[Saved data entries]
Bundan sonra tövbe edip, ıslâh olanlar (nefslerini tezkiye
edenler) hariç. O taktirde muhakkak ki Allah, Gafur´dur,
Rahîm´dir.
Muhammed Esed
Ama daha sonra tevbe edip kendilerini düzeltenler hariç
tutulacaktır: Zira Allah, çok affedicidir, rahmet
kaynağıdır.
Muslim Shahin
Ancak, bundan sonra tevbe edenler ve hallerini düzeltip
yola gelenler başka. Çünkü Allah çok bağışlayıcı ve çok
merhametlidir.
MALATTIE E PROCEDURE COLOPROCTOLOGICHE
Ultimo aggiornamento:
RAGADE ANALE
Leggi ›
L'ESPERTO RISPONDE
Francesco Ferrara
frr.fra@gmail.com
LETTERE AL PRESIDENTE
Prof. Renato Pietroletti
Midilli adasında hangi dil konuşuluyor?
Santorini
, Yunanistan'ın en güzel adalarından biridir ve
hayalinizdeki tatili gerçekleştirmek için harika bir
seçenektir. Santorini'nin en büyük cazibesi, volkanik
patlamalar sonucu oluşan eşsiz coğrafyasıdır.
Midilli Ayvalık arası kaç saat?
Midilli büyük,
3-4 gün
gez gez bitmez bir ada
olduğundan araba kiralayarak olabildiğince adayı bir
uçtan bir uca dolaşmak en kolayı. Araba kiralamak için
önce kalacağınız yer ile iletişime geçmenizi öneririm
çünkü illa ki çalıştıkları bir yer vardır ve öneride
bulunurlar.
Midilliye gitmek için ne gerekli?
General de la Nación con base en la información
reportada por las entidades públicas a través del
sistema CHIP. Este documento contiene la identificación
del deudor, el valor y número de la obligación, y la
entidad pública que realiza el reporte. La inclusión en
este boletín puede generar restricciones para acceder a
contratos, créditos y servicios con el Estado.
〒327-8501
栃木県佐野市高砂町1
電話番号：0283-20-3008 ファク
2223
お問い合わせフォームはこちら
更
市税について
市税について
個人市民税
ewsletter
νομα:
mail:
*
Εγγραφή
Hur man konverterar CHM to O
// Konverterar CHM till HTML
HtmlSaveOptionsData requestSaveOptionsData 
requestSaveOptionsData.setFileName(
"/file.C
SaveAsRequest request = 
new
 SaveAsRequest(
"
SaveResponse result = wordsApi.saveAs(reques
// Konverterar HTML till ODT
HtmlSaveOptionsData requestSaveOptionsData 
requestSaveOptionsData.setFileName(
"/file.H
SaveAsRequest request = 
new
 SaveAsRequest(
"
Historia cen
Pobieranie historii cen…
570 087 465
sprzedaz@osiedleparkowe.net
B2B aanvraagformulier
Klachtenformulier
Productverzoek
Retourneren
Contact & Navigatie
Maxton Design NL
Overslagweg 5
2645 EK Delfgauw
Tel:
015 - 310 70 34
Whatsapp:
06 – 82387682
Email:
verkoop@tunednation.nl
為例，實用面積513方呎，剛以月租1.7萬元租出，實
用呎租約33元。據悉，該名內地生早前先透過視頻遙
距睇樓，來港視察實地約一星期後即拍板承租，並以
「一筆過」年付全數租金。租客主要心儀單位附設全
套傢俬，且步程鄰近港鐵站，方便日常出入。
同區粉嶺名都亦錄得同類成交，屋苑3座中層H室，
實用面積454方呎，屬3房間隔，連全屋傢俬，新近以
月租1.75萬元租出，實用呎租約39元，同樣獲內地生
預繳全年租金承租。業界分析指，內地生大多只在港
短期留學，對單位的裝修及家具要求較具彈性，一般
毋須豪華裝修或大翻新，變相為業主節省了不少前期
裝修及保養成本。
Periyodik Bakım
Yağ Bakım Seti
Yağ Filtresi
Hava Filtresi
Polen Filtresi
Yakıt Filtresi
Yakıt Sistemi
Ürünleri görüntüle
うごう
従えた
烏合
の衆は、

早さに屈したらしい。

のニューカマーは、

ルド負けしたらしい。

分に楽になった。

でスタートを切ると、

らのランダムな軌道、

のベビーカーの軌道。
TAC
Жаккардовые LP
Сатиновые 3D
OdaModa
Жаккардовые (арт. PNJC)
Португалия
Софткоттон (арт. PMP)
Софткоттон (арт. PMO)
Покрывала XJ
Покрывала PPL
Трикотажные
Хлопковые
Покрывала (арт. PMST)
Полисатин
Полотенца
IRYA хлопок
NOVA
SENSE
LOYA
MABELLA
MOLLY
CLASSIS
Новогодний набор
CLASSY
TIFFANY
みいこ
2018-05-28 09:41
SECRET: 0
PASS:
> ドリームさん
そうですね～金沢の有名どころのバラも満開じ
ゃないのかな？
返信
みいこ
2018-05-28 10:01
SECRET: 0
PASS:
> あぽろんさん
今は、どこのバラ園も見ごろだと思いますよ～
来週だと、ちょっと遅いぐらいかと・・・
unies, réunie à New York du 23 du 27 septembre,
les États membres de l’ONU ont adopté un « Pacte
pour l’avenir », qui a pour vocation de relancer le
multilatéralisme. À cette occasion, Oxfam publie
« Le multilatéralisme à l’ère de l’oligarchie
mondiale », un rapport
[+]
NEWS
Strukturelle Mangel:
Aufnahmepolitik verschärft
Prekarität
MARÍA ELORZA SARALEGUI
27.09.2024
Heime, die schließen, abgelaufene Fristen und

• **What needs to be done**:
Lines above that have "edenler": copy each of them.

• **Task output**:
edenler) hariç. O taktirde muhakkak ki Allah, Gafur´dur,
Ancak, bundan sonra tevbe edenler ve hallerini düzeltip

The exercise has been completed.